The High Court has refused permission for survey evidence to be adduced to support a claim of passing off.


The Court of Appeal has stated that courts should not allow survey evidence, even if technically admissible, unless satisfied that it will be valuable and that its likely usefulness will justify the costs of the survey (Interflora Inc v Marks & Spencer plc).


L owned a Community trade mark and a trade mark in relation to London black cabs, which depicted different versions of the cab.

F proposed to launch a new “Metrocab” taxi. Although commercial sales had not yet begun, the new taxi had been the subject of trials on the London streets since January 2015.

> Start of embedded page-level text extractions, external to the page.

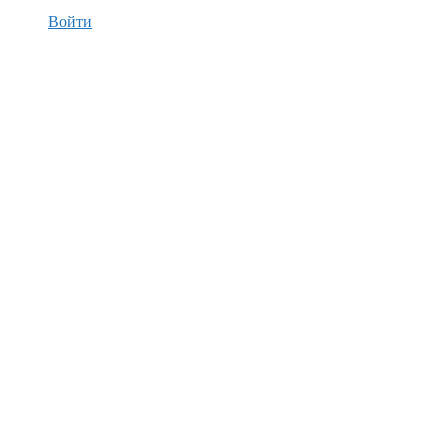
Войти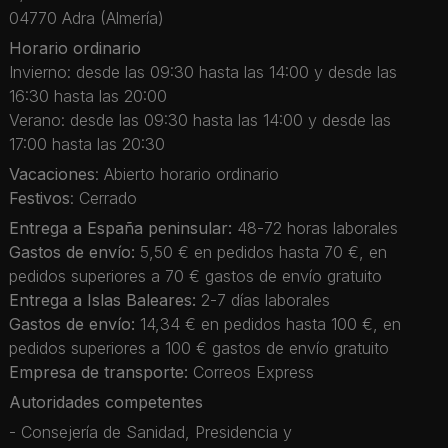
04770 Adra (Almería)
Horario ordinario
Invierno: desde las 09:30 hasta las 14:00 y desde las
16:30 hasta las 20:00
Verano: desde las 09:30 hasta las 14:00 y desde las
17:00 hasta las 20:30
Vacaciones
: Abierto horario ordinario
Festivos
: Cerrado
Entrega a España peninsular:
48-72 horas laborales
Gastos de envío:
5,50 € en pedidos hasta 70 €, en
pedidos superiores a 70 € gastos de envío gratuito
Entrega a Islas Baleares:
2-7 días laborales
Gastos de envío:
14,34 € en pedidos hasta 100 €, en
pedidos superiores a 100 € gastos de envío gratuito
Empresa de transporte:
Correos Express
Autoridades competentes
- Consejería de Sanidad, Presidencia y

L sued F for passing off and trade mark infringement. It conducted a pilot survey, which involved interviewing 98 people from London after showing them photographs of one of L’s taxis and one of the new “Metrocab” taxi taken from F’s publicity materials. A key question in the survey was whether, on being shown the photographs, the respondent thought that there was a connection between the company that made Metrocab and the company that made the London black cab, and why the respondent had that view (the key question).

L applied for permission to:

  • Adduce in evidence the results of its pilot survey to establish its passing off claim.
  • Carry out a full survey in the form of the pilot and adduce in evidence the results for the same purposes.
  • Rely on evidence from respondents to both surveys by adducing the signed completed questionnaires as their witness evidence.

The court refused L’s application.

Nothing in the case was likely to be so unfamiliar or not readily understandable to the court at trial to require the admission of L’s survey evidence.

The key question was fatally flawed. By asking about a connection between the companies that made the vehicles depicted in the photographs, the question did not deal with the issue of deception. In addition, the answers to the pilot survey demonstrated that it was a fallacy to suggest that those who believed that there was a connection had been deceived into that belief, and still less deceived because of any similarity in appearance between the vehicles.

It was also a leading question which directed respondents into a field of speculation which they would never have embarked on had the question not been put.

L’s costs budget showed that the cost of conducting the full survey of 1,000 people would be about £100,000, which was roughly 20% of its total litigation budget of £488,000. These costs were significant, particularly as the survey evidence was only relevant to the passing off element of the claim. Another relevant factor was that the trial estimate would need to be increased or a disproportionate part of the time would be spent with regard to witnesses from the surveys.

In addition, L had made the application too late and, if granted, this would have jeopardised the trial date.


The emphasis on cost-benefit analysis, as part of courts' increasing involvement in case and costs management, underlies the current difficulty of admitting survey evidence in relation to trade mark infringement and passing off claims. Where a case concerns both passing off and trade mark infringement but the proposed survey evidence only relates to the passing off element, an important consideration is how much of the parties’ litigation budgets will be spent on the survey and how much of the trial will be spent considering evidence that assists with only one element of the claim.

The court will now determine this dispute without the assistance of survey evidence. As the trial will be heard before the full launch of the new “Metrocab” taxi, it is doubtful that any real instances of confusion will come to L’s attention before the trial.

Case: The London Taxi Corporation Ltd (t/a as The London Taxi Company) v Frazer-Nash Research Ltd [2015] EWHC 1840 (Ch).